Although a number of clinical studies have reported the occurrence of adverse reactions after using ASMs in BECTS, such as weight gain or loss, sleep disorder, fatigue, erythema, and loss of appetite (Coppola, et al., 2007; Borggraefe, et al., 2013; Ahadi, et al., 2020), the difference in the proportion and severity of adverse reactions caused by different ASMs has not been well clarified. Our results provided some evidence for this issue. On the one hand, LEV can significantly increase the probability of treatment withdrawal due to serious adverse events compared to STM; on the other hand, LEV was associated with a higher probability of any adverse events than STM but not clearly when compared to CBZ, OXC, and VPA. Additionally, there were no differences in the probability of dropping out when comparing LEV versus STM. The above results of the meta-analysis showed that LEV versus STM was related to a higher probability of treatment withdrawal due to serious adverse events, experiencing any adverse events, and dropping out for any reason, suggesting that STM was superior to LEV in terms of tolerability. No difference in the proportion of any adverse events between LEV and other ASMs might indicate that STM was also better tolerated than other ASMs; however, no RCT studies have been performed to evaluate the proportion of any adverse events between STM and other ASMs (other than LEV); hence, there was inconclusive evidence about tolerability on STM versus other ASMs. In addition, one single study (Rating, et al., 2000) conducted by Rating et al. reported that STM was relevant to a lower probability of dropping out than placebo and suggested a high retention rate with STM. The remaining single studies (Kang, et al., 2007; Andrade, et al., 2009; Li J, 2016; Du ZZ et al., 2021; LY, 2021) included in this paper involving TPM, CBZ, CLB, OXC, VPA, and LTG revealed no difference in the proportion of treatment withdrawal due to serious adverse events, experiencing any adverse events, and dropping out between ASMs.

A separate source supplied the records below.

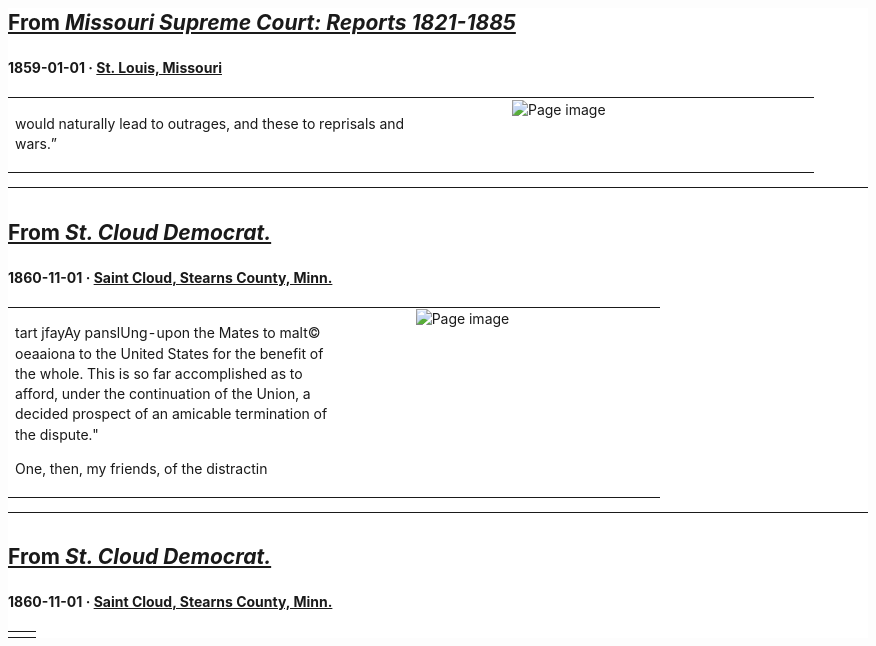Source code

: ## [From _Missouri Supreme Court: Reports 1821-1885_](https://archive.org/details/sim_missouri-supreme-court-report_1859_27/page/n474/mode/1up?view=theater)

#### 1859-01-01 &middot; [St. Louis, Missouri](http://dbpedia.org/resource/St._Louis)

<table style="width: 100%;"><tr><td style="width: 50%">

  
  
would naturally lead to outrages, and these to reprisals and  
wars.”
</td><td style="width: 50%; max-height: 75%; margin: auto; display: block;">
<img alt="Page image" src="https://iiif.archive.org/image/iiif/2/sim_missouri-supreme-court-report_1859_27%2Fsim_missouri-supreme-court-report_1859_27_jp2.zip%2Fsim_missouri-supreme-court-report_1859_27_jp2%2Fsim_missouri-supreme-court-report_1859_27_0474.jp2/pct:17.658423493044822,18.302658486707568,58.11437403400309,2.9907975460122698/600,/0/default.jpg"/>
</td>
</tr></table>

---

## [From _St. Cloud Democrat._](https://www.loc.gov/resource/sn83016836/1860-11-01/ed-1/?sp=2)

#### 1860-11-01 &middot; [Saint Cloud, Stearns County, Minn.](http://dbpedia.org/resource/St._Cloud%2C_Minnesota)

<table style="width: 100%;"><tr><td style="width: 50%">

  
tart jfayAy panslUng-upon the Mates to malt©  
oeaaiona to the United States for the benefit of  
the whole. This is so far accomplished as to  
afford, under the continuation of the Union, a  
decided prospect of an amicable termination of  
the dispute.&quot;  
  
One, then, my friends, of the distractin
</td><td style="width: 50%; max-height: 75%; margin: auto; display: block;">
<img alt="Page image" src="https://tile.loc.gov/image-services/iiif/service:ndnp:mnhi:batch_mnhi_datsun_ver01:data:sn83016836:00212472517:1860110101:0452/pct:6.23608017817372,8.156338953361068,14.268745360059391,3.5143420188307424/!600,600/0/default.jpg"/>
</td>
</tr></table>

---

## [From _St. Cloud Democrat._](https://www.loc.gov/resource/sn83016836/1860-11-01/ed-1/?sp=2)

#### 1860-11-01 &middot; [Saint Cloud, Stearns County, Minn.](http://dbpedia.org/resource/St._Cloud%2C_Minnesota)

<table style="width: 100%;"><tr><td style="width: 50%">

  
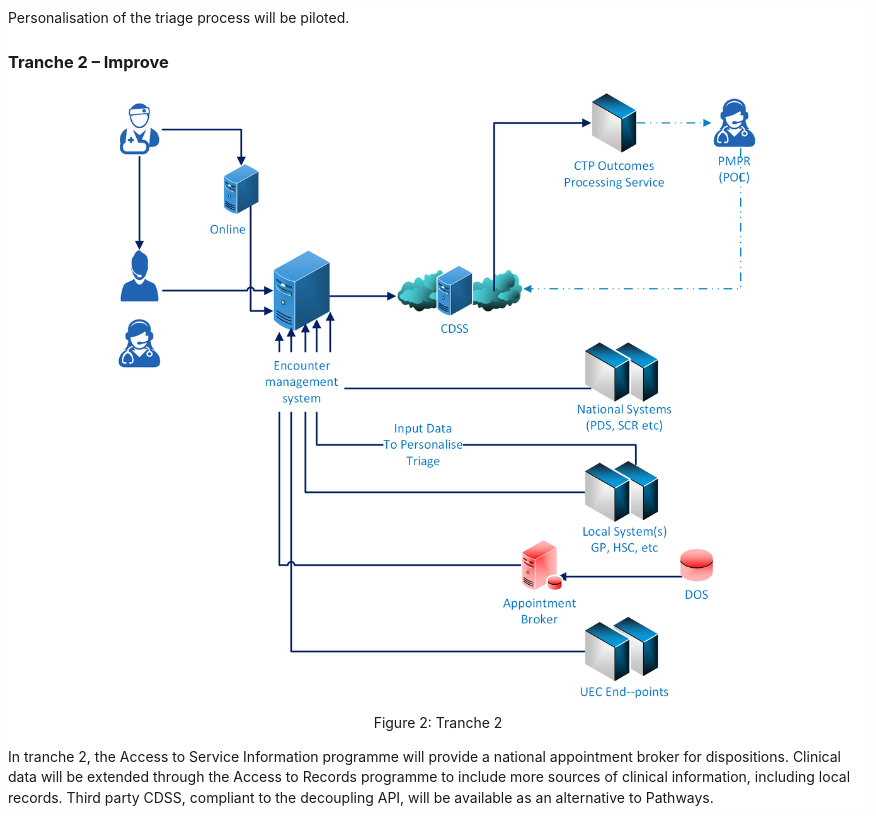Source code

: Personalisation of the triage process will be piloted.

### Tranche 2 – Improve

<p style="text-align:center;"><a href="images/ctp_tranche_1_solution_approach_tranche_2.png"><img src="images/ctp_tranche_1_solution_approach_tranche_2.png" alt="Figure 2: Tranche 2" title="Figure 2: Tranche 2" style="width:75%"></a>
<br>
Figure 2: Tranche 2
</p>

In tranche 2, the Access to Service Information programme will provide a national appointment broker for dispositions.  Clinical data will be extended through the Access to Records programme to include more sources of clinical information, including local records.  Third party CDSS, compliant to the decoupling API, will be available as an alternative to Pathways.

There are some limitations to this study. First, although this study collected and analyzed literature without language limitations, more than half of the studies included were conducted in China, and regional differences may impact the results of studies. Second, most outcomes, such as any adverse events, dropped out for any reason, and normalized EEG was measured in only two studies, leading to imprecision in the outcomes. Third, considering the lack of literature and relevant data, we did not conduct subgroup analyses of the dosage of ASM in this study. Fourth, due to insufficient studies for each outcome comparison, we did not formally assess publication bias.

5 Conclusion

The present study indicated that STM could reduce interictal EEG activity in patients with BECTS, and it is better tolerated than LEV in patients with BECTS, while it revealed no difference in efficacy. LEV demonstrated comparable safety to CBZ but better cognitive improvement. LEV is not superior to VPA in efficacy and tolerability. In addition, OXC was not better at seizure control and EEG normalization than VPA. Overall, this study indicated some discrepancies in efficacy and tolerability among ASMs used in patients with BECTS, and more RCT studies are required to examine the efficacy and tolerability of different ASMs to ascertain the optimum antiepileptic drug treatment.